Material provided:
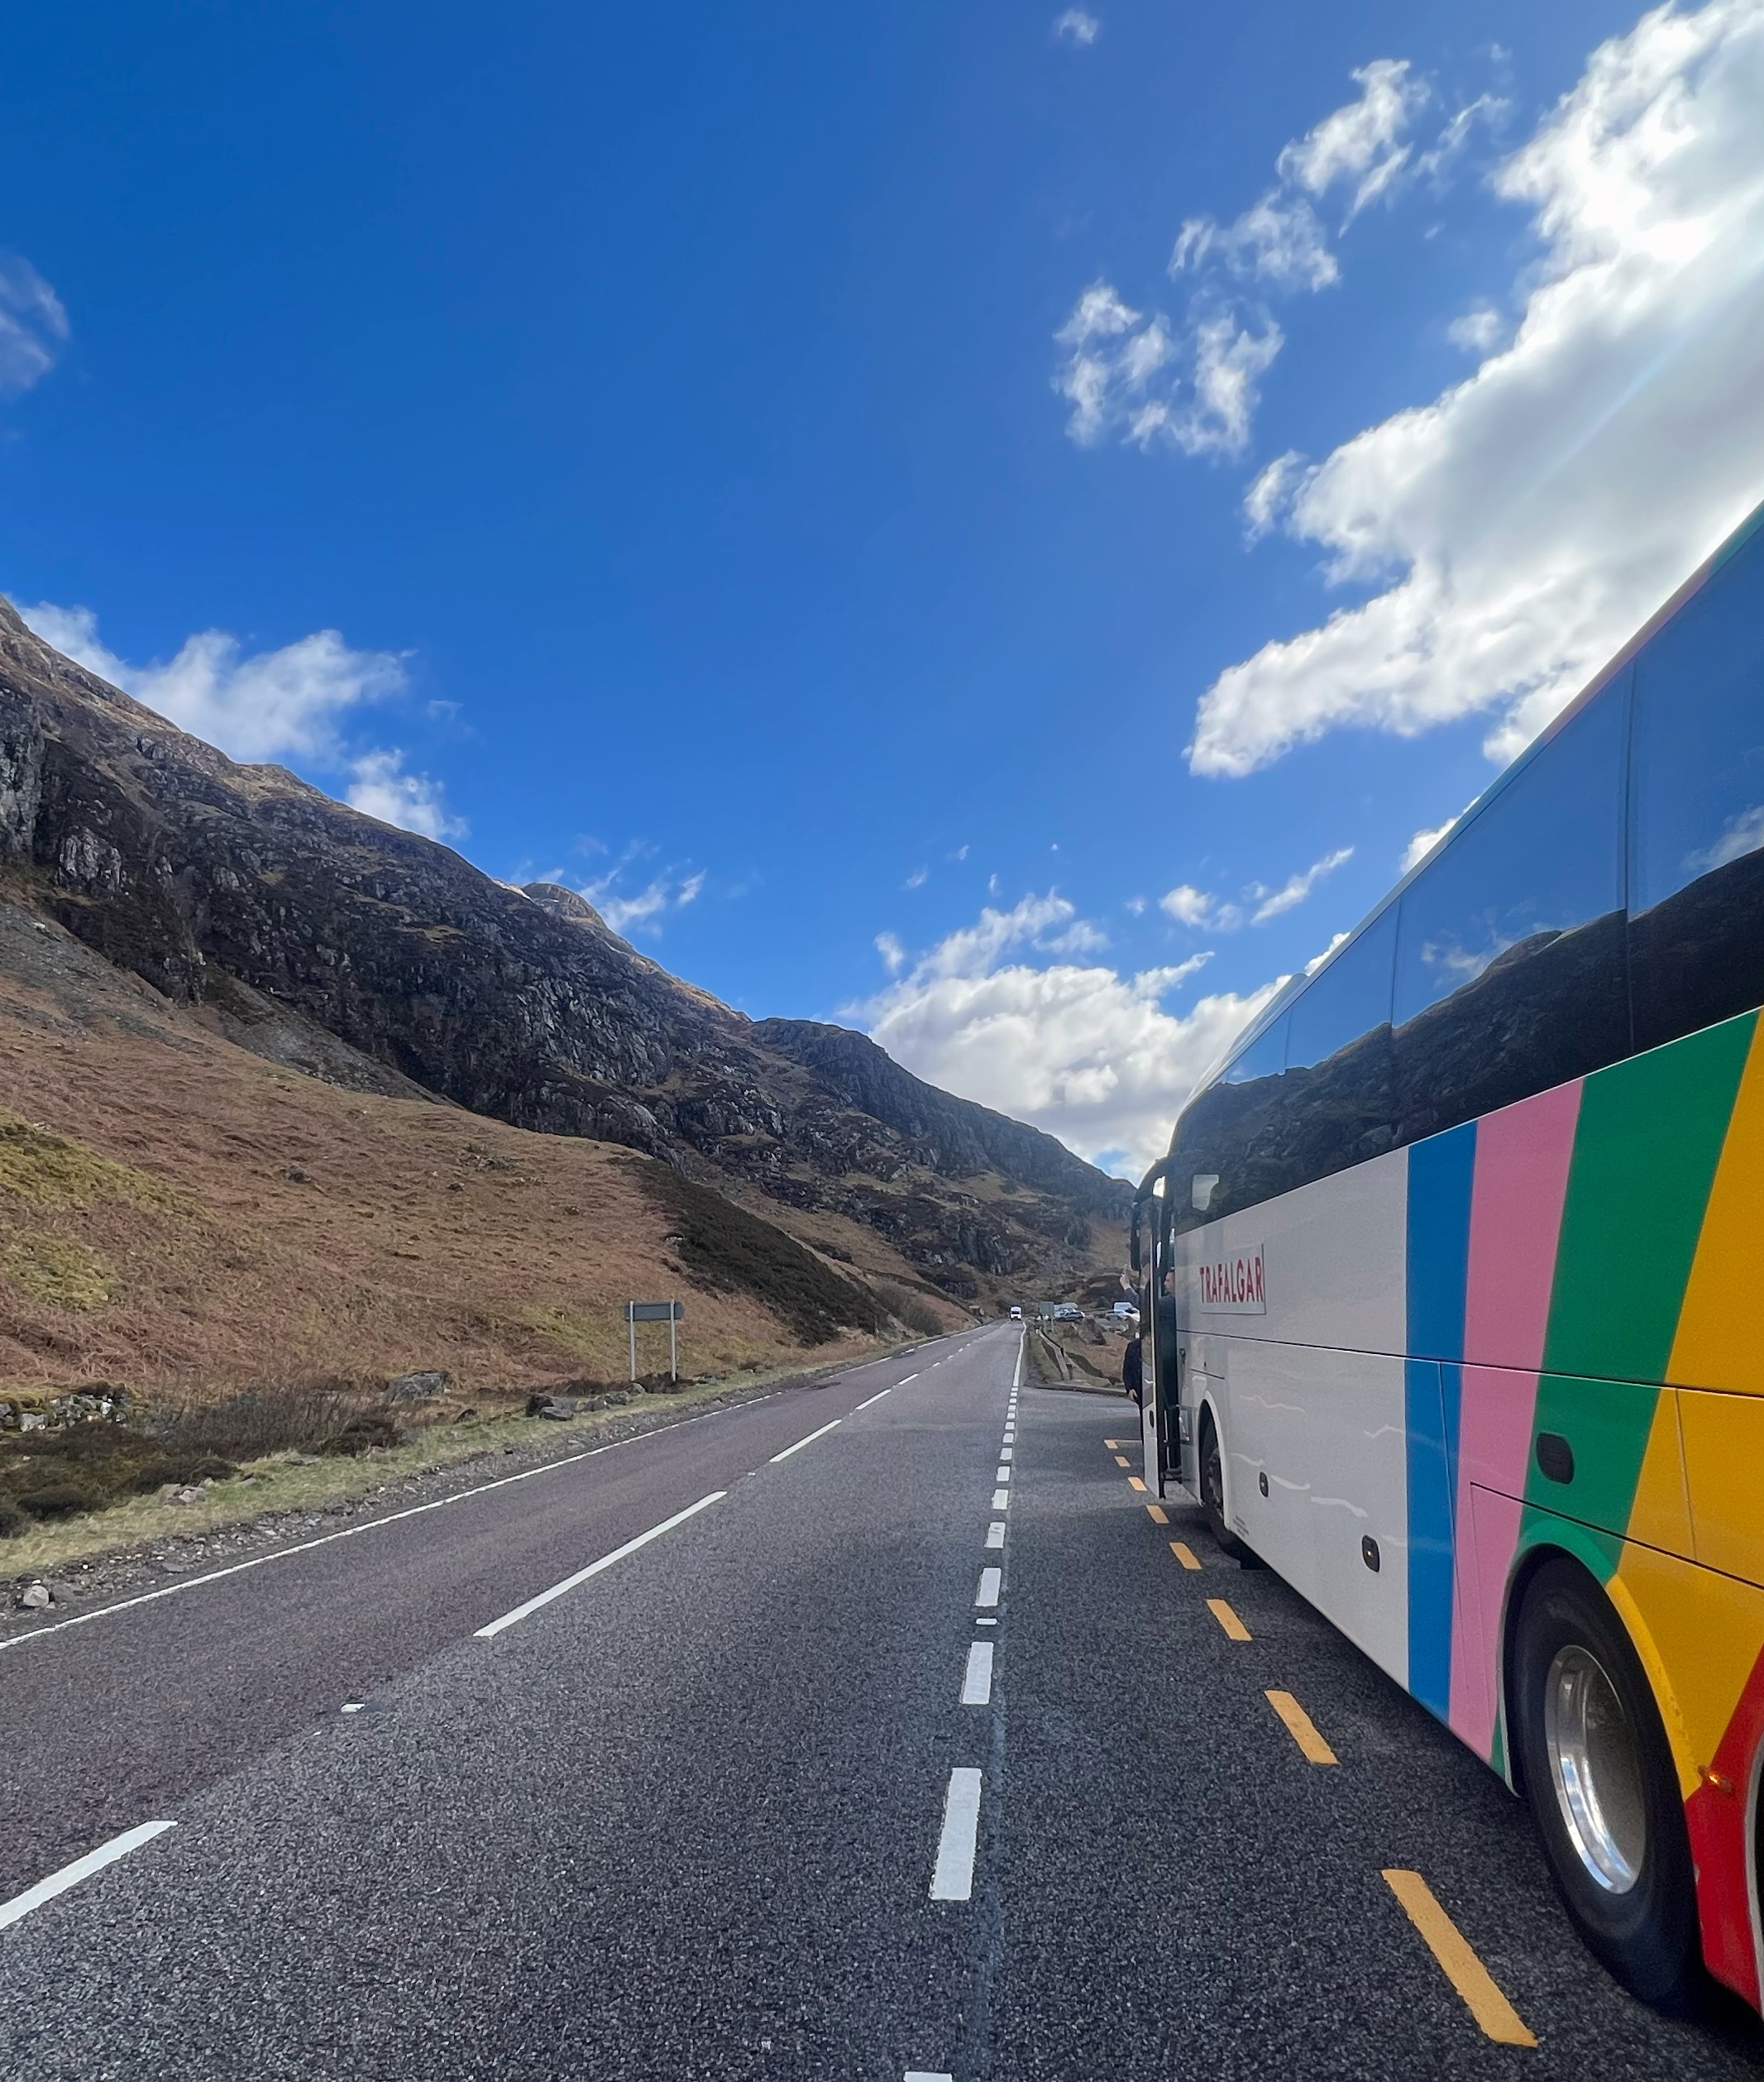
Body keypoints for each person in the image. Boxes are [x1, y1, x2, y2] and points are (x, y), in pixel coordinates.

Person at [1122, 1332, 1143, 1407]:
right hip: (1139, 1389)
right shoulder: (1133, 1346)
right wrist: (1130, 1388)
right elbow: (1127, 1369)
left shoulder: (1161, 1345)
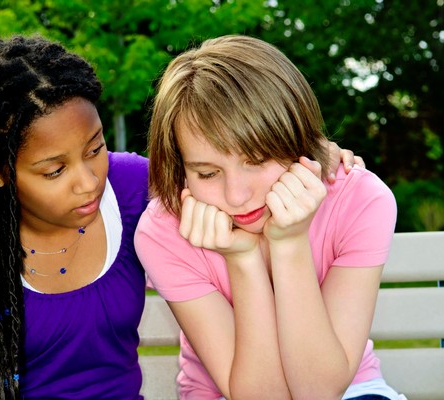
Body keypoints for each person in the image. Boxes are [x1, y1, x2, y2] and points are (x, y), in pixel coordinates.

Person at [0, 34, 362, 399]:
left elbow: (217, 161)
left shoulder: (133, 188)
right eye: (55, 170)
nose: (88, 181)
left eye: (95, 147)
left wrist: (307, 150)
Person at [135, 35, 402, 400]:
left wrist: (290, 243)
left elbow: (320, 391)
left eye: (257, 160)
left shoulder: (359, 200)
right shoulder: (165, 231)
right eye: (208, 173)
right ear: (181, 169)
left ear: (296, 139)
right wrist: (242, 259)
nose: (237, 195)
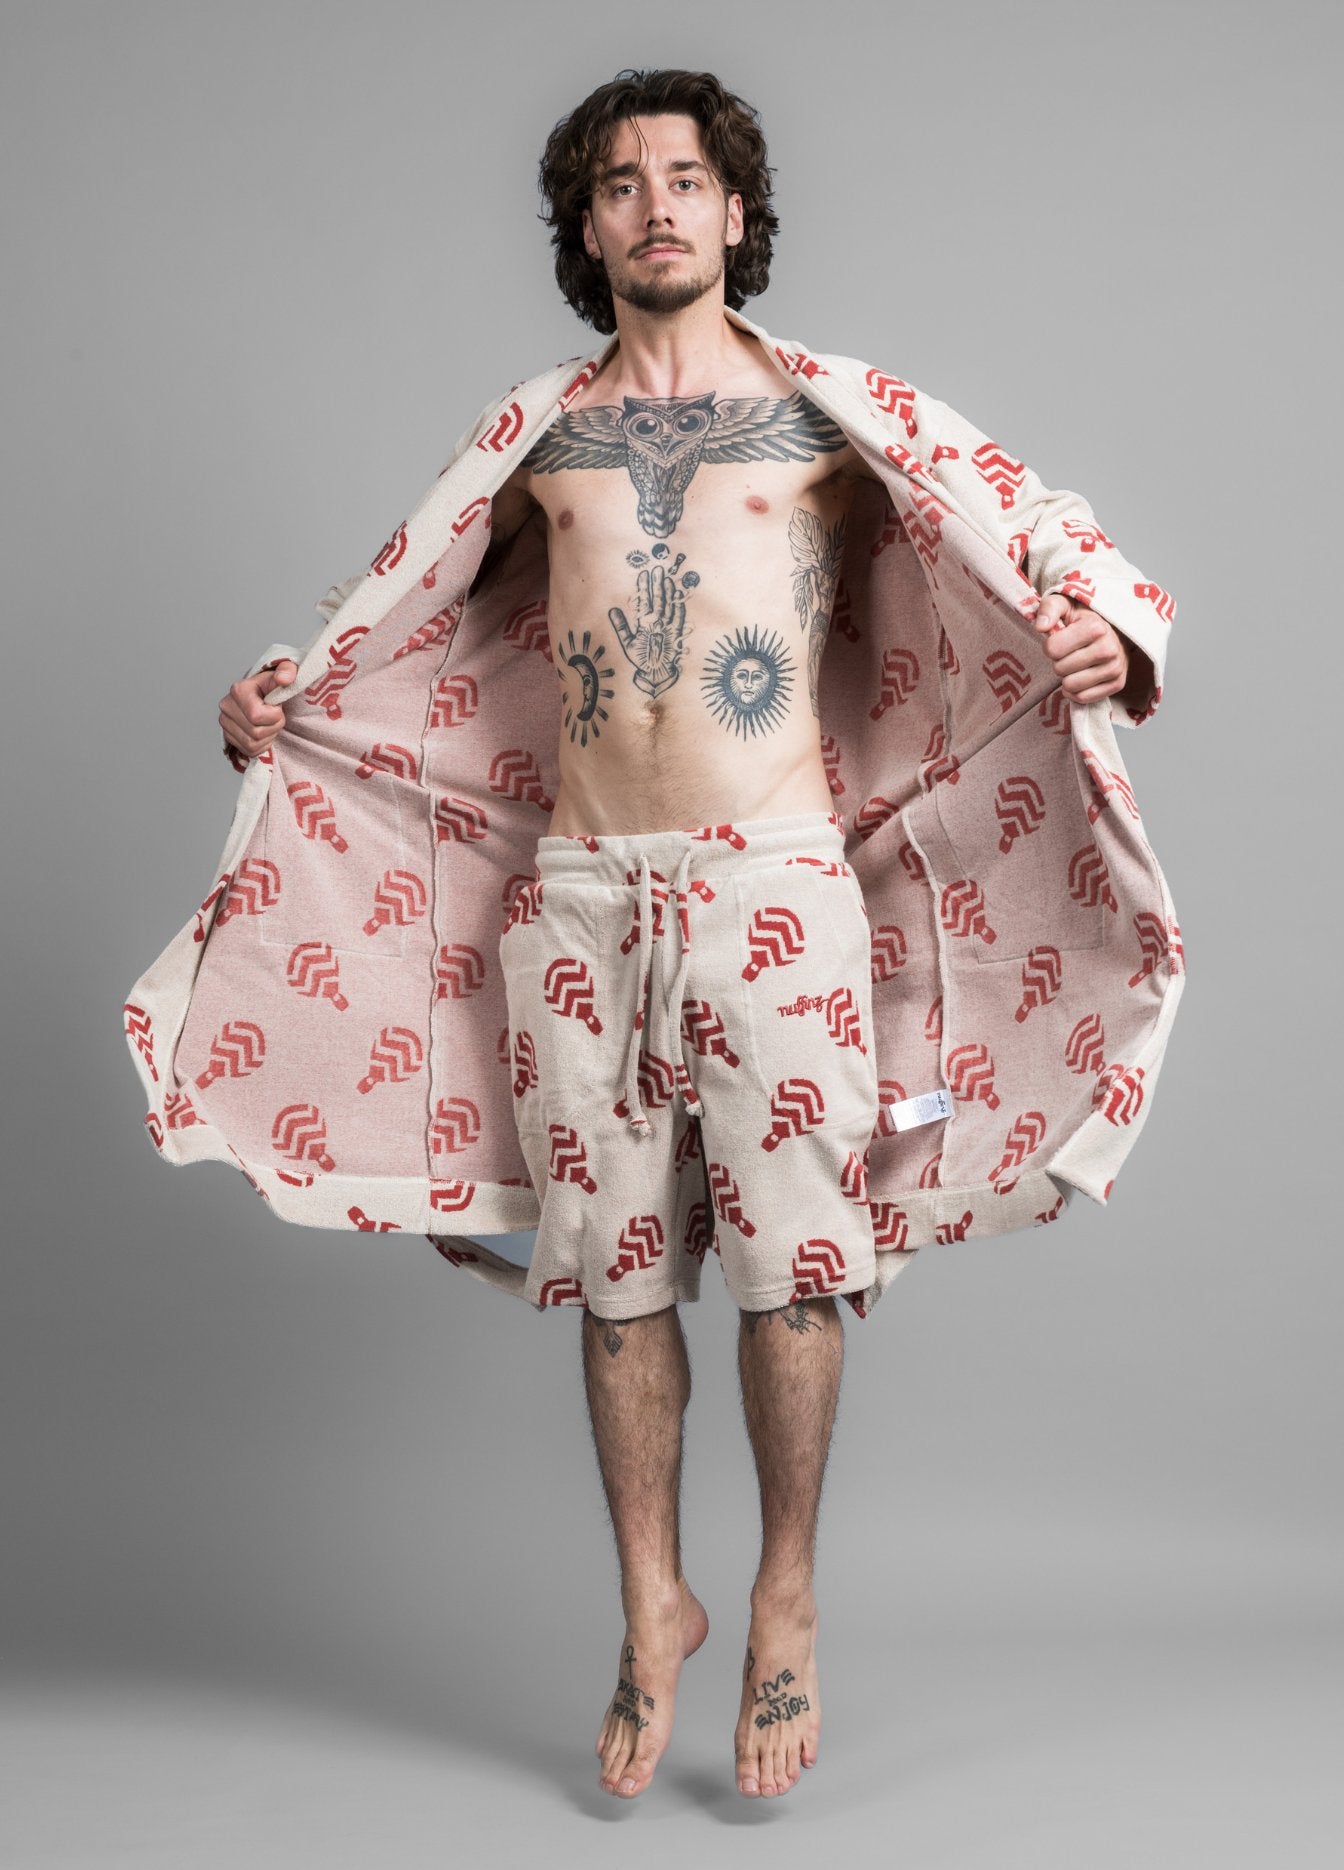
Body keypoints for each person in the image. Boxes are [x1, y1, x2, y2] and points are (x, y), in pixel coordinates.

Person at [218, 70, 1147, 1805]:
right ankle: (654, 1597)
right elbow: (389, 619)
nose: (657, 205)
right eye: (622, 183)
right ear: (586, 226)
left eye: (688, 179)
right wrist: (284, 696)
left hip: (774, 884)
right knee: (614, 1271)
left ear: (735, 213)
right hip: (581, 889)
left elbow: (1023, 518)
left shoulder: (824, 419)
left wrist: (1100, 625)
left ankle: (785, 1590)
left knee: (799, 1263)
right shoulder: (534, 438)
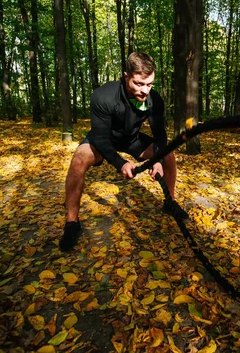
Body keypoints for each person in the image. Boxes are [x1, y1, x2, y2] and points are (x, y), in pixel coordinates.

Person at [60, 52, 188, 252]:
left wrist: (158, 161)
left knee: (168, 155)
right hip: (104, 139)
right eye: (139, 84)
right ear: (126, 76)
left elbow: (160, 135)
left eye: (150, 84)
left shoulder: (154, 99)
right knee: (79, 158)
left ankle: (170, 202)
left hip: (132, 140)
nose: (145, 90)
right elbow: (101, 138)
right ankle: (72, 223)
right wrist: (121, 164)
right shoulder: (103, 96)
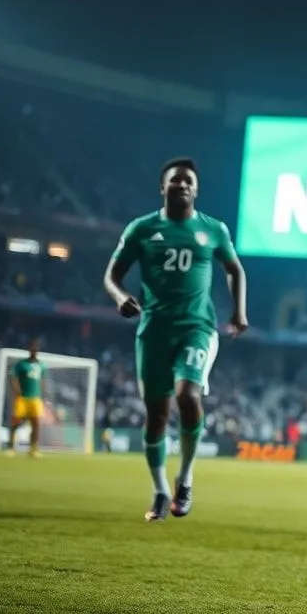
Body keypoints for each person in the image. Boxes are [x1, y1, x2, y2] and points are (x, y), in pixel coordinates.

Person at [103, 157, 249, 522]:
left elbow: (235, 269)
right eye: (175, 181)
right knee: (156, 416)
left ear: (196, 189)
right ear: (162, 188)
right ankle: (159, 491)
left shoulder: (213, 229)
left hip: (197, 327)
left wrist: (239, 312)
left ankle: (185, 478)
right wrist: (121, 298)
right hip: (153, 331)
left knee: (187, 395)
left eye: (188, 181)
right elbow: (111, 276)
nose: (182, 185)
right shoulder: (141, 229)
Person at [6, 338, 46, 457]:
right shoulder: (22, 364)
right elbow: (12, 376)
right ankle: (11, 447)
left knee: (36, 424)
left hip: (35, 398)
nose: (34, 350)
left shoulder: (42, 366)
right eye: (32, 348)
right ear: (29, 349)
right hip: (22, 397)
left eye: (36, 348)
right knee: (16, 422)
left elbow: (42, 381)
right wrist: (17, 390)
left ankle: (33, 449)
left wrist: (41, 393)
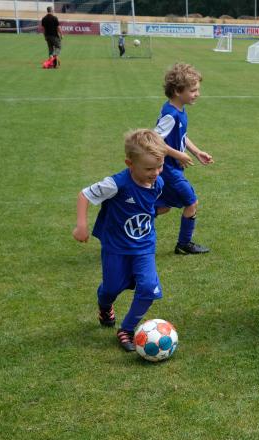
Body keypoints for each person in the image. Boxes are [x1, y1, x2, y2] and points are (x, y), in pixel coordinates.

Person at [72, 130, 167, 352]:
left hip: (144, 247)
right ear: (130, 163)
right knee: (111, 288)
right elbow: (84, 195)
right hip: (116, 248)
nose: (155, 173)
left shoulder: (158, 182)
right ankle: (105, 306)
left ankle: (126, 329)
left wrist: (160, 209)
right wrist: (81, 225)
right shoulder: (116, 184)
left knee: (149, 288)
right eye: (149, 168)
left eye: (159, 166)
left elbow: (149, 207)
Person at [154, 63, 214, 255]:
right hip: (169, 169)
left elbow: (181, 136)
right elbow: (154, 141)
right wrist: (178, 154)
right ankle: (184, 244)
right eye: (193, 90)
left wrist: (197, 152)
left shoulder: (178, 110)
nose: (197, 94)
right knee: (192, 202)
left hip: (173, 168)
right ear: (179, 91)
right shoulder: (171, 114)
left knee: (163, 207)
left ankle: (128, 222)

Task description: Lines in the entries above that hold "ankle" should be counted; give only that count.

Task output: 12